WHAT THIS TASK INVOLVES:
Continue the commit notification email from where it stops, after its file-change summary.

SOURCE TEXT:
──────

This is an automated email from the ASF dual-hosted git repository.
leonbao pushed a commit to branch 2.0.4-prepare
in repository https://gitbox.apache.org/repos/asf/dolphinscheduler.git
The following commit(s) were added to refs/heads/2.0.4-prepare by this push:
new 21a1d9c [Fix-8337] [Master] Process instance can not be kill when
task is failure and can be retry (#8347)
21a1d9c is described below
commit 21a1d9cd9e7216b9d0ae789331cfccdfcca7ef67
Author: xiangzihao <[email protected]>
AuthorDate: Sat Feb 19 16:35:03 2022 +0800
[Fix-8337] [Master] Process instance can not be kill when task is failure
and can be retry (#8347)
* fix bug_8337
* change kill logic
* change kill logic
---
.../master/runner/WorkflowExecuteThread.java | 59 ++++++++++++++++++++--
.../service/process/ProcessService.java | 2 +-
.../queue/PeerTaskInstancePriorityQueue.java | 8 +++
3 files changed, 63 insertions(+), 6 deletions(-)

──────

Records from a data source:
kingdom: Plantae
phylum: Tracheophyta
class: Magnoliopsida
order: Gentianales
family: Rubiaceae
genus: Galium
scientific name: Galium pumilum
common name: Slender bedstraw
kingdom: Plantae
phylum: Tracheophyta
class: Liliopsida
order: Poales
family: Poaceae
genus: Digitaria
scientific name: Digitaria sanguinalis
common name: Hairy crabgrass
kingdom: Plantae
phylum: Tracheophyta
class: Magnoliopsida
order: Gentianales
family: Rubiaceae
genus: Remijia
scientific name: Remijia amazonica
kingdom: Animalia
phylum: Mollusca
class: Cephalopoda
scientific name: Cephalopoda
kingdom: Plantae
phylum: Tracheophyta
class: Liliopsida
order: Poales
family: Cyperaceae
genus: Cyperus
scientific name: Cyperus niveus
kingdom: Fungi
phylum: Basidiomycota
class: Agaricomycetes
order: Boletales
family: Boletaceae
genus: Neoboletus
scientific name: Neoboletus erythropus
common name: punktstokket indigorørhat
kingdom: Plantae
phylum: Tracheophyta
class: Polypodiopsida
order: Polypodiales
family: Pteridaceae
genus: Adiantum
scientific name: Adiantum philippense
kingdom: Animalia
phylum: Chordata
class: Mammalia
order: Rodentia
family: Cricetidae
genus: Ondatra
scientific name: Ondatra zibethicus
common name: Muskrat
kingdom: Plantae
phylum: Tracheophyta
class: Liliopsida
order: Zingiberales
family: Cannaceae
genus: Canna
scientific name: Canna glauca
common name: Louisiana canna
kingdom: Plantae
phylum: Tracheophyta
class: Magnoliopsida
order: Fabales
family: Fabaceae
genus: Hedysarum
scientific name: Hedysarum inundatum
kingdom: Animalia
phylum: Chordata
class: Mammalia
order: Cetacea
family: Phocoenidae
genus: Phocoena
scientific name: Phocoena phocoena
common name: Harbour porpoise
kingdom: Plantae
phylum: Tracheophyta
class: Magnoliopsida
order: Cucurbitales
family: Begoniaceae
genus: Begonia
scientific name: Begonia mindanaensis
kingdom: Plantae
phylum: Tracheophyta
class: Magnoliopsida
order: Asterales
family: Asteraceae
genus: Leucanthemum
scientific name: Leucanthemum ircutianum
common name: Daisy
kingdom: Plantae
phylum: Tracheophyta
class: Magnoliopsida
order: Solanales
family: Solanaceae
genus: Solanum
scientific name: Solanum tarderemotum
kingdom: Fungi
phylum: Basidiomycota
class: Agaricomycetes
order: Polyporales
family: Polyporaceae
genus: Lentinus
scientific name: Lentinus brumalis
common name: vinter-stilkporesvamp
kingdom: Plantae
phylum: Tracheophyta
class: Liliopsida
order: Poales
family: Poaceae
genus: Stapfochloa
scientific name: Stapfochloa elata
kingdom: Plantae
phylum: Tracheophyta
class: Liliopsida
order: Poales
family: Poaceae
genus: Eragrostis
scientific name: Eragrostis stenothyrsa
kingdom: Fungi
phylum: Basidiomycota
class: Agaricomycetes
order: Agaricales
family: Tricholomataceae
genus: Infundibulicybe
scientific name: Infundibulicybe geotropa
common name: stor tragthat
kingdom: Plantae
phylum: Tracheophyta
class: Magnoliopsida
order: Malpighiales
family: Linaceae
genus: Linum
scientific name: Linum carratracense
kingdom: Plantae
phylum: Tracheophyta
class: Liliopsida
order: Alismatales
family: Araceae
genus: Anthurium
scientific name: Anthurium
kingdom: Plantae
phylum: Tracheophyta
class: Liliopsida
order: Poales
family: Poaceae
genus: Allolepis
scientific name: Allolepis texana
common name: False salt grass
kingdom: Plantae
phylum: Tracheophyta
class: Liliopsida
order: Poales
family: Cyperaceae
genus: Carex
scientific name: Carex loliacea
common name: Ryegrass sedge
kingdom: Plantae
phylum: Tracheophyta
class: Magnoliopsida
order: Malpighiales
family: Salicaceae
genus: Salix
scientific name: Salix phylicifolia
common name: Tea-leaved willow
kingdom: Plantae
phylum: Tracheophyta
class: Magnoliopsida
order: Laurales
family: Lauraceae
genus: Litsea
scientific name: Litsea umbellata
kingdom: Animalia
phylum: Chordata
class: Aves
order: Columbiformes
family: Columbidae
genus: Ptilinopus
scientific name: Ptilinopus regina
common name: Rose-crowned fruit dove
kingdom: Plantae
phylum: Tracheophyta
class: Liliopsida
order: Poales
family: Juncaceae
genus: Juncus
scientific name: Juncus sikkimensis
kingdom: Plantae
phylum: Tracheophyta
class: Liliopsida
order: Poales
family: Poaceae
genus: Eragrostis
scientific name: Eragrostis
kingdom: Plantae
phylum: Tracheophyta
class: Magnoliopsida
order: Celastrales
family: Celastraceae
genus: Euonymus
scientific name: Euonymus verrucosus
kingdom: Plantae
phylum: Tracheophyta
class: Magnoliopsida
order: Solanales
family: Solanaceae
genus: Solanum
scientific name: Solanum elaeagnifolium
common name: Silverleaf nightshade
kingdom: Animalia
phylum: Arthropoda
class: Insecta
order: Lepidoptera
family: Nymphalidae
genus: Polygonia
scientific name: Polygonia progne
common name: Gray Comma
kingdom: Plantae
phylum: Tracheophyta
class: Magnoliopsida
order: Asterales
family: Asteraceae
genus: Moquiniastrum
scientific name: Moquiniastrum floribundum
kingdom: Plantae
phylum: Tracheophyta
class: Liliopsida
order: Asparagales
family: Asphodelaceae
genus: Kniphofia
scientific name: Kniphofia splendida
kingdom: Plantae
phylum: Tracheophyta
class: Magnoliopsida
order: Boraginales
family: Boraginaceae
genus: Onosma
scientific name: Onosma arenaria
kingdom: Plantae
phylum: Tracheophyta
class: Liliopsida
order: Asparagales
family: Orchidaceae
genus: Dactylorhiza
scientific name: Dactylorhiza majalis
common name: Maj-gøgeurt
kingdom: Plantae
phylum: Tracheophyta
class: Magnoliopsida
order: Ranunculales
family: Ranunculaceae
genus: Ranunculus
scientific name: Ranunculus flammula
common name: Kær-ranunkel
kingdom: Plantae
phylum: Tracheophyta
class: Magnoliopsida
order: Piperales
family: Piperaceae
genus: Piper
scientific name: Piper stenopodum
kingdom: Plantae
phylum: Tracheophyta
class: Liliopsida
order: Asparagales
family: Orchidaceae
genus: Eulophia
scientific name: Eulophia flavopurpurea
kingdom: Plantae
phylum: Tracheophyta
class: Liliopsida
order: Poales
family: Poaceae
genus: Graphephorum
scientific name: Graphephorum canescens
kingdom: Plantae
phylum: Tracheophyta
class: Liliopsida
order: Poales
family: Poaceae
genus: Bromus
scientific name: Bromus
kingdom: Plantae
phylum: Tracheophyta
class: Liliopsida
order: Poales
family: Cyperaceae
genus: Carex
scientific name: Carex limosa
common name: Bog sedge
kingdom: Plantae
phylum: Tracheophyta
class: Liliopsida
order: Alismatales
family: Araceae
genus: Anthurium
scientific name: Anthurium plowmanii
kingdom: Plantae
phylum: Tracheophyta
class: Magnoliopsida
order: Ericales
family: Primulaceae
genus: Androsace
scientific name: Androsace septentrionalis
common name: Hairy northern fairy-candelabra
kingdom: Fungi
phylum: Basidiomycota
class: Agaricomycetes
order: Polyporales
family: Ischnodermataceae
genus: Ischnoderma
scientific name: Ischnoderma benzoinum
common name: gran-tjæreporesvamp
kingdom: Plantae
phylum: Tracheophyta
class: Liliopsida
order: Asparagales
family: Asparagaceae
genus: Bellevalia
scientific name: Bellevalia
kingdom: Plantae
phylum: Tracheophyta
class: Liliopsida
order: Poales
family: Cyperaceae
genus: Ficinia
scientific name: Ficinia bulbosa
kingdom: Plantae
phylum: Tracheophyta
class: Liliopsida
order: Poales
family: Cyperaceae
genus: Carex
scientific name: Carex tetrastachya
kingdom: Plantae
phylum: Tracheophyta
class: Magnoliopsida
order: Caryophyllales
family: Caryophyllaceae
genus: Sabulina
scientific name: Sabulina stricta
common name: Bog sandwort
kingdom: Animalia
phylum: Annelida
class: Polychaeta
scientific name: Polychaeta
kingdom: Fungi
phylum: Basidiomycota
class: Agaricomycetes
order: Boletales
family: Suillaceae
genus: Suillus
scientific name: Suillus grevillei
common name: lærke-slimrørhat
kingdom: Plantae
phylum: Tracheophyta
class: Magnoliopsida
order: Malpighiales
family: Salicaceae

──────

TASK ANSWER:
diff --git
a/dolphinscheduler-server/src/main/java/org/apache/dolphinscheduler/server/master/runner/WorkflowExecuteThread.java
b/dolphinscheduler-server/src/main/java/org/apache/dolphinscheduler/server/master/runner/WorkflowExecuteThread.java
index 731063b..7527daa 100644
---
a/dolphinscheduler-server/src/main/java/org/apache/dolphinscheduler/server/master/runner/WorkflowExecuteThread.java
+++
b/dolphinscheduler-server/src/main/java/org/apache/dolphinscheduler/server/master/runner/WorkflowExecuteThread.java
@@ -379,7 +379,7 @@ public class WorkflowExecuteThread implements Runnable {
processInstance.getId(),
task.getId(),
task.getState());
- if (task.taskCanRetry()) {
+ if (task.taskCanRetry() && processInstance.getState() !=
ExecutionStatus.READY_STOP) {
addTaskToStandByList(task);
if (!task.retryTaskIntervalOverTime()) {
logger.info("failure task will be submitted: process id: {},
task instance id: {} state:{} retry times:{} / {}, interval:{}",
@@ -436,12 +436,20 @@ public class WorkflowExecuteThread implements Runnable {
try {
logger.info("process:{} state {} change to {}",
processInstance.getId(), processInstance.getState(),
stateEvent.getExecutionStatus());
processInstance =
processService.findProcessInstanceById(this.processInstance.getId());
+
+ if (stateEvent.getExecutionStatus() == ExecutionStatus.STOP) {
+ this.updateProcessInstanceState(stateEvent);
+ return true;
+ }
+
if (processComplementData()) {
return true;
}
+
if (stateEvent.getExecutionStatus().typeIsFinished()) {
endProcess();
}
+
if (processInstance.getState() == ExecutionStatus.READY_STOP) {
killAllTasks();
}
@@ -1111,10 +1119,6 @@ public class WorkflowExecuteThread implements Runnable {
// active task and retry task exists
return runningState(state);
}
- // process failure
- if (processFailed()) {
- return ExecutionStatus.FAILURE;
- }
// waiting thread
if (hasWaitingThreadTask()) {
@@ -1130,8 +1134,10 @@ public class WorkflowExecuteThread implements Runnable {
if (state == ExecutionStatus.READY_STOP) {
List<TaskInstance> stopList =
getCompleteTaskByState(ExecutionStatus.STOP);
List<TaskInstance> killList =
getCompleteTaskByState(ExecutionStatus.KILL);
+ List<TaskInstance> failList =
getCompleteTaskByState(ExecutionStatus.FAILURE);
if (CollectionUtils.isNotEmpty(stopList)
|| CollectionUtils.isNotEmpty(killList)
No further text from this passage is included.